Ms. Cox bought her son a version of a Nintendo console called a RetroN, which used the same hardware as the original Nintendo console, from a pawnshop, as well as an old cathode-ray tube television to help him get started. In a given week, Willis said, he plays about 20 hours of Tetris.

“I’m actually OK with it,” Ms. Cox, a high school math teacher, said. “He does other things outside of playing Tetris, so it really wasn’t that terribly difficult to say OK. It was harder to find an old CRT TV than it was to say, ‘Yeah, we can do this for a little bit.’”

For decades, gamers “beat” Tetris by hacking into the game’s software. But Willis, who in the last year has become one of the country’s top Tetris players, is thought to be the first to do it on the original hardware.

“It’s never been done by a human before,” said Vince Clemente, the president of the Classic Tetris World Championship, adding, “It’s basically something that everyone thought was impossible until a couple of years ago.”

In the competitive Tetris world, the object is generally to outscore your opponents rather than to outlast them. “Trying for the crash” is a different approach entirely. It’s an act of survival.

“The main strategy is just playing as safe as you can,” Willis said.

It’s a bit more complicated than that, said David Macdonald, a video game content creator and competitive Tetris player known as aGameScout. In recent years, top players have begun using the “rolling technique,” a quick tapping method using several fingers instead of just one or two. This innovation has changed what is possible in competitive Tetris. More top players are “going for the crash,” as opposed to simply accumulating as many points as possible before being defeated by the game.

“This Tetris prodigy has just come up and just completely taken over the pro Tetris scene,” Mr. Macdonald said.

Willis has already won several regional tournaments, and his goal is to win the Classic Tetris World Championship, in which he placed third overall in October. Willis’s next tournament is at the end of the month in Waco, Texas. So far, he has made about $3,000 from playing in Tetris tournaments.

His achievement will unlock new frontiers for Tetris players to explore. For example, Willis triggered the freeze by clearing a single row of blocks. A double-row clear may not have frozen the game, Mr. Macdonald said. The game was never meant to go that long, he said, and no one had ever reached a trigger point like that.

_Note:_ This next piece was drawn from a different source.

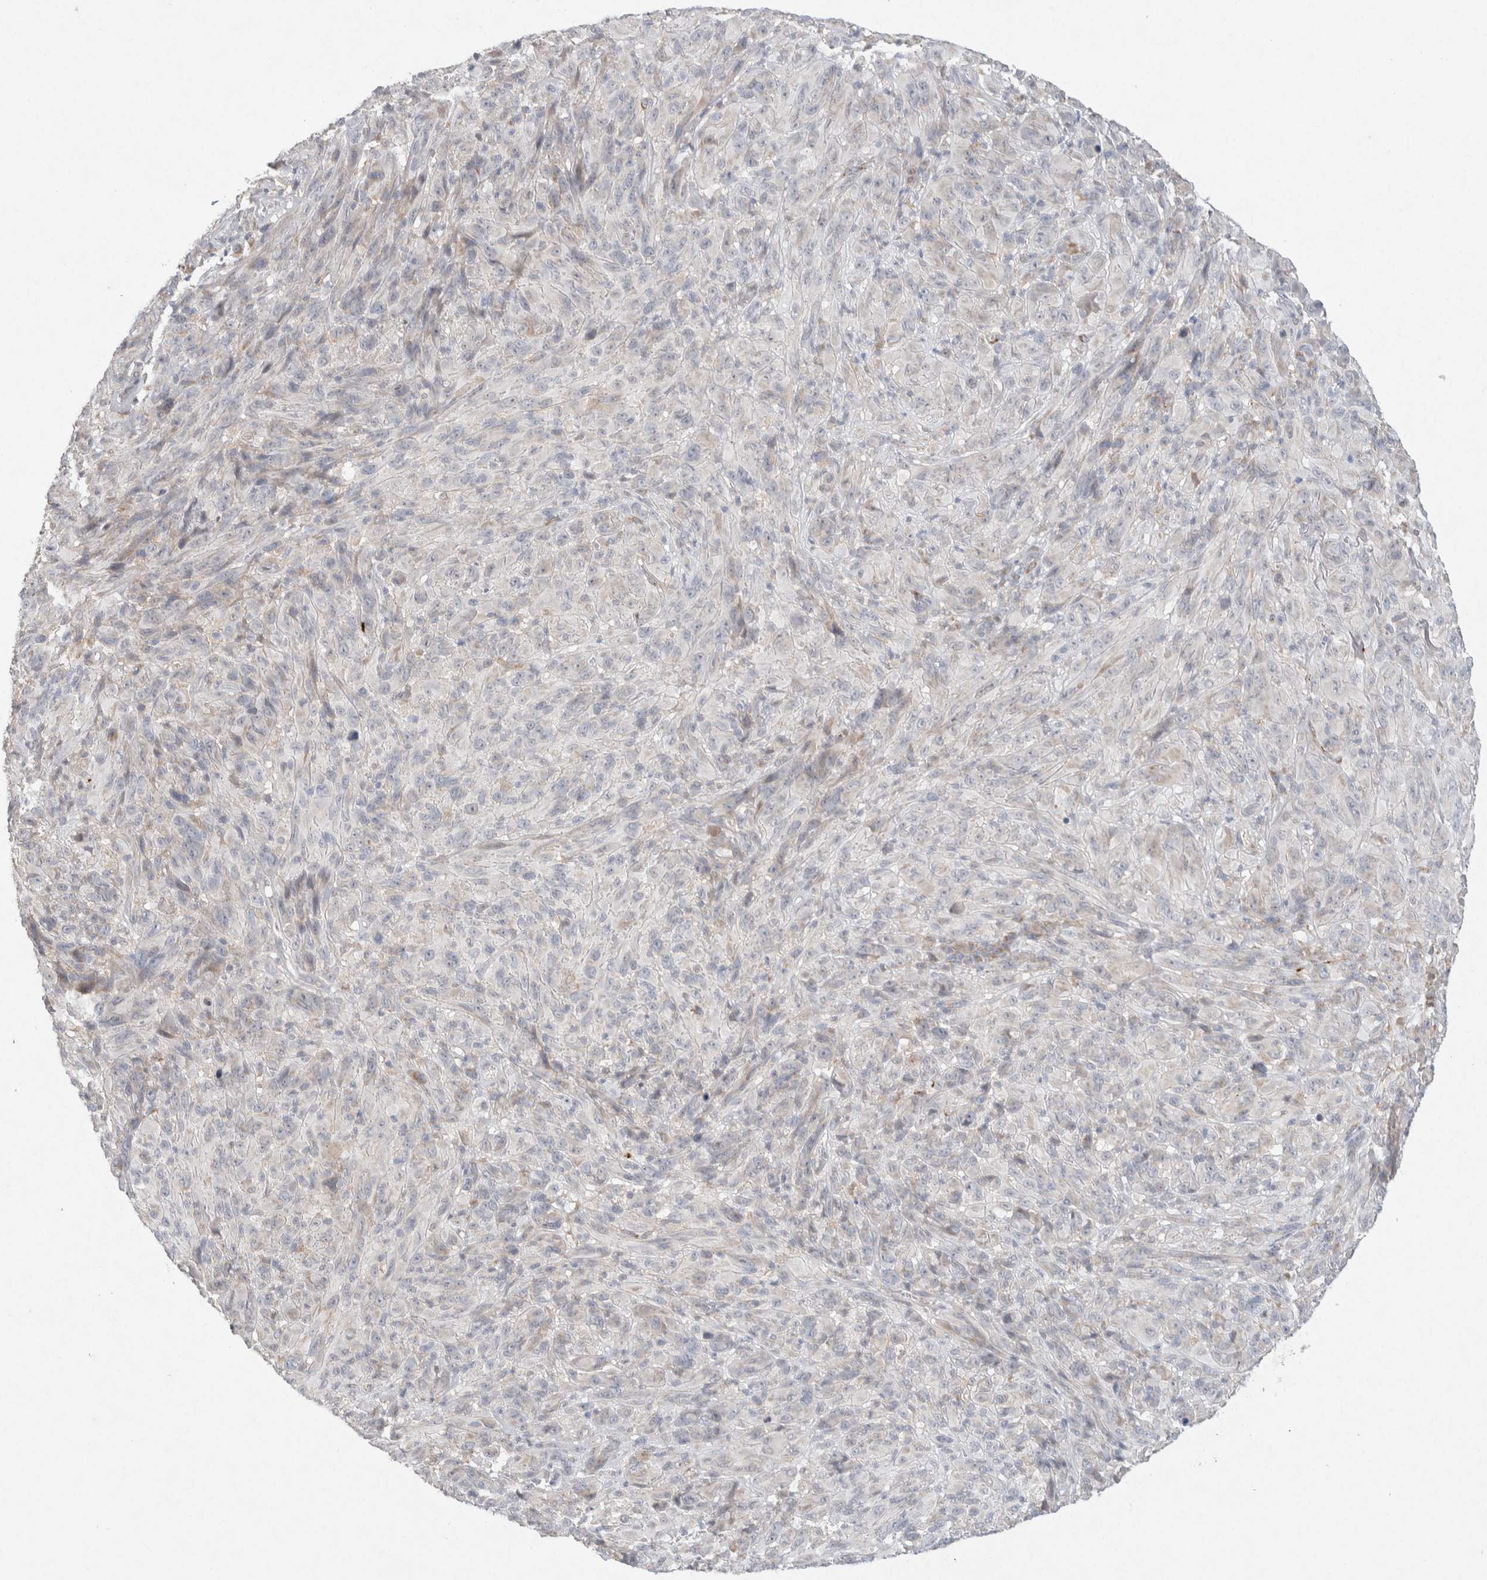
{"staining": {"intensity": "negative", "quantity": "none", "location": "none"}, "tissue": "melanoma", "cell_type": "Tumor cells", "image_type": "cancer", "snomed": [{"axis": "morphology", "description": "Malignant melanoma, NOS"}, {"axis": "topography", "description": "Skin of head"}], "caption": "High power microscopy micrograph of an immunohistochemistry histopathology image of malignant melanoma, revealing no significant staining in tumor cells. (DAB (3,3'-diaminobenzidine) immunohistochemistry (IHC), high magnification).", "gene": "CMTM4", "patient": {"sex": "male", "age": 96}}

“Now that it’s been done, there’s kind of a new phase or a new challenge,” Mr. Macdonald said. “When we all found out this past year that, ‘Oh, the crash is possible, you could do it at this level,’ then people started racing to be the first to do it. But now there’s a whole new challenge, which is basically now, instead of going through the crash, how long can you go beyond the crash?”

As far as Willis goes, don’t expect to see him playing a PlayStation 5 anytime soon.

“I don’t really like newer games as much as the older games,” he said.